> _What the task requires_:
Where a line of the entries holds the string "image", copy that line.

> _Records for processing_:
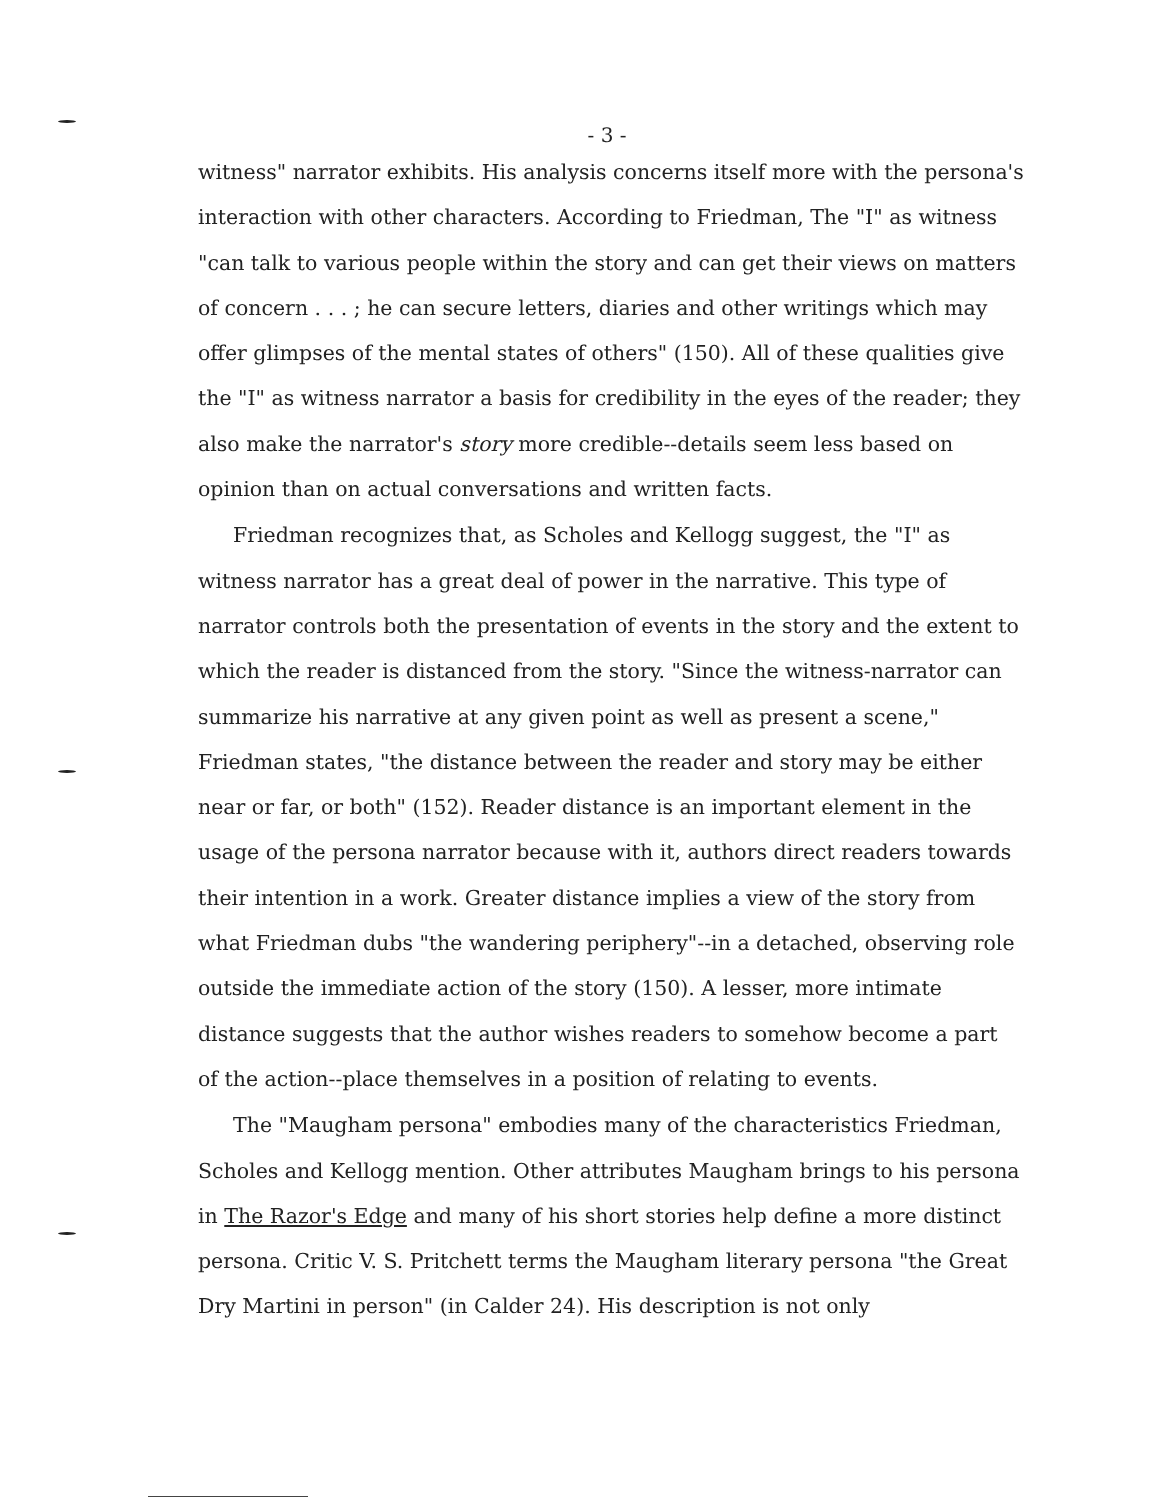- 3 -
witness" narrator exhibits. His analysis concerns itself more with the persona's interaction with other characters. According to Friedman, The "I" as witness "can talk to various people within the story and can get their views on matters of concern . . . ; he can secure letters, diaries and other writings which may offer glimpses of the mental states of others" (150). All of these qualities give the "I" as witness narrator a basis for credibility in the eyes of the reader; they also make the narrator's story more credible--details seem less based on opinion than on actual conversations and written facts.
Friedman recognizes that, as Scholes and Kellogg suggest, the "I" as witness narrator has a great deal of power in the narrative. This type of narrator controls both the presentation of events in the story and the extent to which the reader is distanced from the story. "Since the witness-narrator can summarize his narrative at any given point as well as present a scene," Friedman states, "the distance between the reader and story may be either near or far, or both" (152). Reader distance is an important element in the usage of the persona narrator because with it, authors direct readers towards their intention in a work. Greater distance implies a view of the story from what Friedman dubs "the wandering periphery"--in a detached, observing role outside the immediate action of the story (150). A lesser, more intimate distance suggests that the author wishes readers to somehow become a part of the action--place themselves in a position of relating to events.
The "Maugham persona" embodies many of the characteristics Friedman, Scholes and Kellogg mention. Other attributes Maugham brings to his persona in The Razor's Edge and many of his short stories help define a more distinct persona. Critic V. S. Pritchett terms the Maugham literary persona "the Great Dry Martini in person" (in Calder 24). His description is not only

...

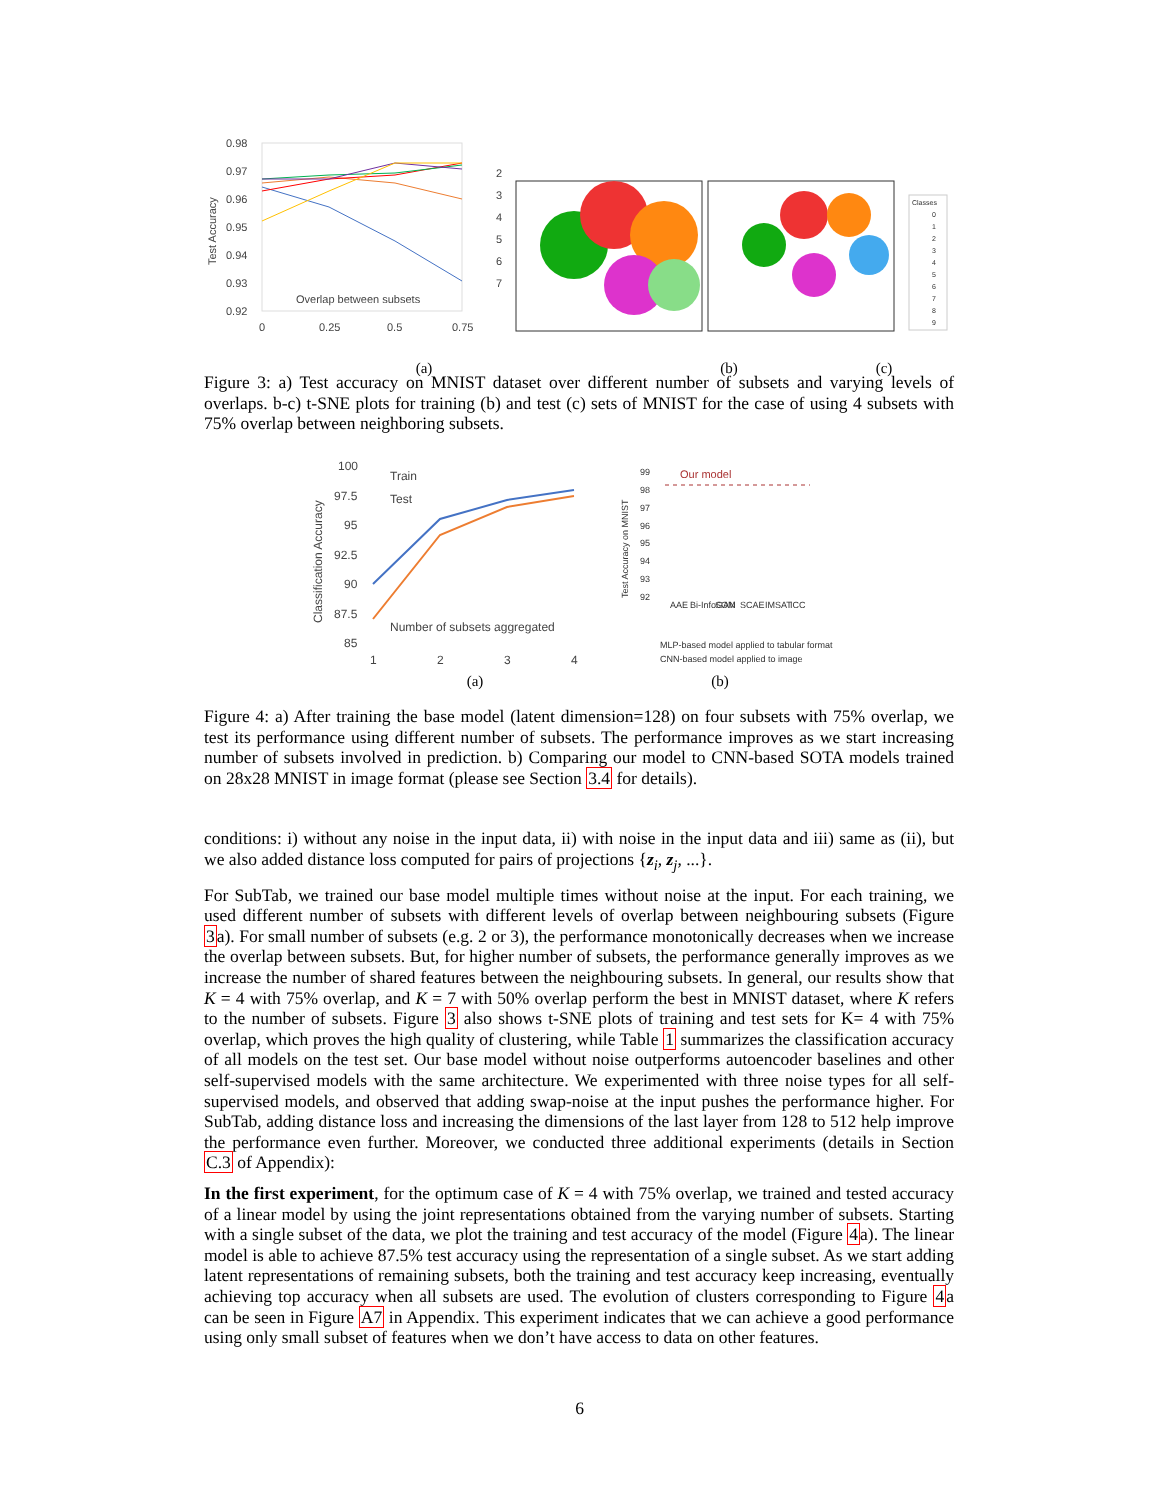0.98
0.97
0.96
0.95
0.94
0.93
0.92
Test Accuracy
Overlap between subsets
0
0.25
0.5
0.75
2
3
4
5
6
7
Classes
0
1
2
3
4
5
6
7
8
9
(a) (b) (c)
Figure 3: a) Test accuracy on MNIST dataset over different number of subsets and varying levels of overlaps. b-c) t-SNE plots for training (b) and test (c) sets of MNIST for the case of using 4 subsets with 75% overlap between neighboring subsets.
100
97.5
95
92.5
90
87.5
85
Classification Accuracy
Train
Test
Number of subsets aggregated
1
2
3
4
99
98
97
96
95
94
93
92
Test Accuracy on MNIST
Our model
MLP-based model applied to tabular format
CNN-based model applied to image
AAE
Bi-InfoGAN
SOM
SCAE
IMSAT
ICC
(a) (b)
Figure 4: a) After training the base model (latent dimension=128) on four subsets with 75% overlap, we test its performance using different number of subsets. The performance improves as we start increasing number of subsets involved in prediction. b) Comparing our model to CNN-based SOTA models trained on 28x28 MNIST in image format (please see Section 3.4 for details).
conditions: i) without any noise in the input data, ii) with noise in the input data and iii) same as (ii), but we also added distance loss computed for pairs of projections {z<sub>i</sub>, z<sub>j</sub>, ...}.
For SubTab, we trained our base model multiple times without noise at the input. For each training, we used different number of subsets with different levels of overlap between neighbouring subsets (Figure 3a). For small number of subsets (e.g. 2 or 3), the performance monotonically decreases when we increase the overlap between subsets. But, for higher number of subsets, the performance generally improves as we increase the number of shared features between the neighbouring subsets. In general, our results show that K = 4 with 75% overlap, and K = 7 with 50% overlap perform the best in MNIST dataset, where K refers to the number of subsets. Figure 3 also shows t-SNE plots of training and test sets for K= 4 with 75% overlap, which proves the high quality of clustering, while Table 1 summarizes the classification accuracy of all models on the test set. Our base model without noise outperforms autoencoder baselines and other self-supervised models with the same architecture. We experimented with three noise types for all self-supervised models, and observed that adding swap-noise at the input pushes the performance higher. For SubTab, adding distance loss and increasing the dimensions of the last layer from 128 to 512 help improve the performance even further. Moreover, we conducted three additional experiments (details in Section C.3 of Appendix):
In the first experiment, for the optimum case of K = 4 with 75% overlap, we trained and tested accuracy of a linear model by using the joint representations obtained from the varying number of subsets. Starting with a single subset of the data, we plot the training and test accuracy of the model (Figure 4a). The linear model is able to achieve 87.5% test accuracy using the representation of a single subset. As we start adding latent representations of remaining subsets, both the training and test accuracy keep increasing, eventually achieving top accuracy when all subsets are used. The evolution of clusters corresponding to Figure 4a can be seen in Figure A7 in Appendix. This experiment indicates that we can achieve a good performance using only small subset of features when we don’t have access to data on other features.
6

...

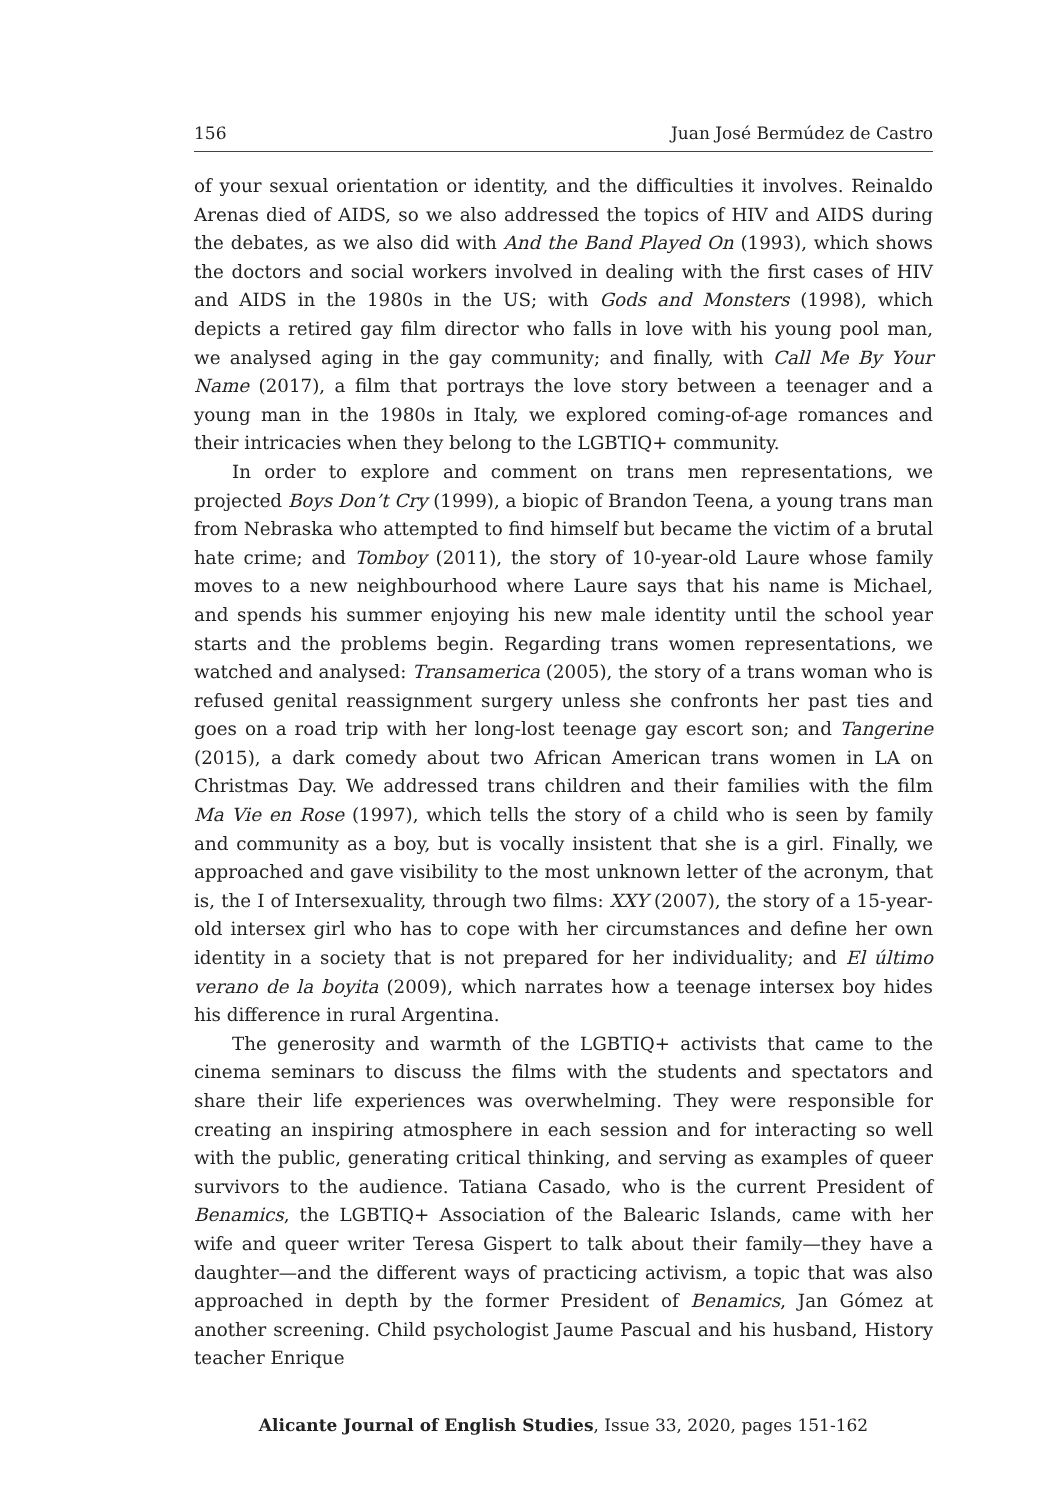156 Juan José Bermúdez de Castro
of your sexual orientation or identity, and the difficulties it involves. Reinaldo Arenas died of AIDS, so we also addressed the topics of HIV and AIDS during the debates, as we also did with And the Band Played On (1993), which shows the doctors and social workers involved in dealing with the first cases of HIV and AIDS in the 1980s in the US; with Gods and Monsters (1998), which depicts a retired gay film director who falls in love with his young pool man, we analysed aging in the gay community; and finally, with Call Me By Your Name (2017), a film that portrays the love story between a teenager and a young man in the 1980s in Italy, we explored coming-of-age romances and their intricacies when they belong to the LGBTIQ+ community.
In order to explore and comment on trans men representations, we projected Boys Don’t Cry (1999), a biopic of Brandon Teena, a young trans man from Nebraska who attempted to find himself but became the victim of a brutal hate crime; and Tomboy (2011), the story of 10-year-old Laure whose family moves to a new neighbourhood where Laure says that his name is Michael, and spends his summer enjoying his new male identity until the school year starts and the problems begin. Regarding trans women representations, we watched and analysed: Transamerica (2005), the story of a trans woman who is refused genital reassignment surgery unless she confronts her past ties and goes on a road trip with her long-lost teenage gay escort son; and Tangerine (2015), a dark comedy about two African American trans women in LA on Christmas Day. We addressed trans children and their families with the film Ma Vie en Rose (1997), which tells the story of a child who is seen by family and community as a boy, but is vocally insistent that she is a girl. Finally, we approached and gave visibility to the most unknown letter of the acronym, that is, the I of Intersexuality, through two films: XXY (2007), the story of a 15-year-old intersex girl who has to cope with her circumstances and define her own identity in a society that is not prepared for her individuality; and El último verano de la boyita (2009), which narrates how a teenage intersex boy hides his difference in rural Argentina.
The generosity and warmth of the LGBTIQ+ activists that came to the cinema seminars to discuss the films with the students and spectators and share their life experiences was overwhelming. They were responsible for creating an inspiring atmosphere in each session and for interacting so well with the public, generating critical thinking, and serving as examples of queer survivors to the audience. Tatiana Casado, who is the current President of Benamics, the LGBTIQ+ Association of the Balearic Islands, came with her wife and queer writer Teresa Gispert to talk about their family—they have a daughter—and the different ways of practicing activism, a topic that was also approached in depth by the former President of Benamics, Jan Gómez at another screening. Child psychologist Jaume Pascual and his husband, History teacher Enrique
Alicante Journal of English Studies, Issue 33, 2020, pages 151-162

> _Your response_:
CNN-based model applied to image
Figure 4: a) After training the base model (latent dimension=128) on four subsets with 75% overlap, we test its performance using different number of subsets. The performance improves as we start increasing number of subsets involved in prediction. b) Comparing our model to CNN-based SOTA models trained on 28x28 MNIST in image format (please see Section 3.4 for details).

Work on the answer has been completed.